## Work instruction 1
In the Accenture article, how many employees does the Global Solutions unit currently have?
## Work instruction 2
Reproduce the Accenture article from "American Technology Research maintains" up to and including "technology services companies.".

## Extract provided
------

American Technology Research maintains a "buy" rating on the tech consulting company, saying it is competing effectively with Indian IT services providers.

Ed Frauenheim Former Staff Writer, News
Ed Frauenheim covers employment trends, specializing in outsourcing, training and pay issues.
Ed Frauenheim
2 min read
Stock research firm American Technology Research on Friday maintained its "buy" rating on technology consulting company Accenture, saying it is competing effectively with Indian rivals.

American Technology analyst David Garrity noted that Bermuda-based Accenture plans to expand its lower-cost overseas work force and called the stock a better value than shares of publicly traded Indian information technology services companies.

Accenture "has attained hourly billing rate levels that are competitive with those offered by the Indian IT services providers," Garrity wrote in a report. "Investors have been under the impression that North American-based consultants and systems integrators such as ACN would be at a permanent disadvantage relative to the cost advantage enjoyed heretofore by the Indian IT services providers as those companies bid aggressively to offer software solutions such as applications development and management."

Corporations have been turning to Indian IT services providers such as Infosys Technologies and Wipro, which offer low labor rates and industry certifications.

But Garrity cited a study from market research firm Gartner, saying that Accenture's billing rates are on average 5 percent below the top-tier Indian IT services companies. Garrity said Accenture's competitive rates come from its Global Solutions unit, which has 8,000 employees--or 11 percent of the company's total work force of 76,000--operating in various countries. Accenture expects to expand the Global Solutions unit to 10,000 to 12,000 employees by August, Garrity said.

------

Dataset records:
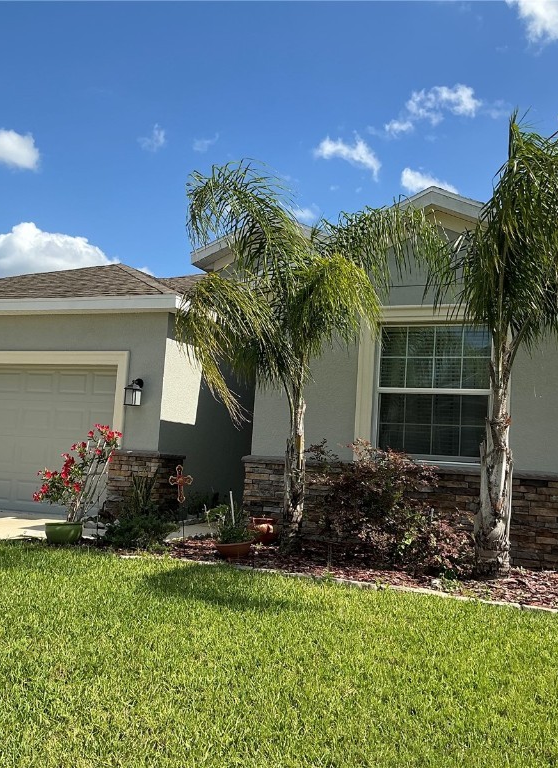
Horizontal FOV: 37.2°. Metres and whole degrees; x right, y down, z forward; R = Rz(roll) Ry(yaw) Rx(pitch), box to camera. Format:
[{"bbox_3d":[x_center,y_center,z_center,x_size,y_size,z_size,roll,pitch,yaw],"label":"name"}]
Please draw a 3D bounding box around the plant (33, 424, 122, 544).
[{"bbox_3d":[-2.129,1.072,8.750,0.880,1.220,0.600,4,-5,-13],"label":"plant"}]

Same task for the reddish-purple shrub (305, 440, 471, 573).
[{"bbox_3d":[1.114,1.233,8.200,1.500,1.260,1.150,3,-5,8],"label":"reddish-purple shrub"}]

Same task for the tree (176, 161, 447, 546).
[{"bbox_3d":[0.349,-0.295,8.900,2.650,4.000,2.200,3,-5,2],"label":"tree"}]

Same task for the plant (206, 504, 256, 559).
[{"bbox_3d":[-0.474,1.442,8.100,0.460,0.490,0.420,4,-5,-3],"label":"plant"}]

------

## Answer area 1
8,000 employees

## Answer area 2
American Technology Research maintains a "buy" rating on the tech consulting company, saying it is competing effectively with Indian IT services providers.

Ed Frauenheim Former Staff Writer, News
Ed Frauenheim covers employment trends, specializing in outsourcing, training and pay issues.
Ed Frauenheim
2 min read
Stock research firm American Technology Research on Friday maintained its "buy" rating on technology consulting company Accenture, saying it is competing effectively with Indian rivals.

American Technology analyst David Garrity noted that Bermuda-based Accenture plans to expand its lower-cost overseas work force and called the stock a better value than shares of publicly traded Indian information technology services companies.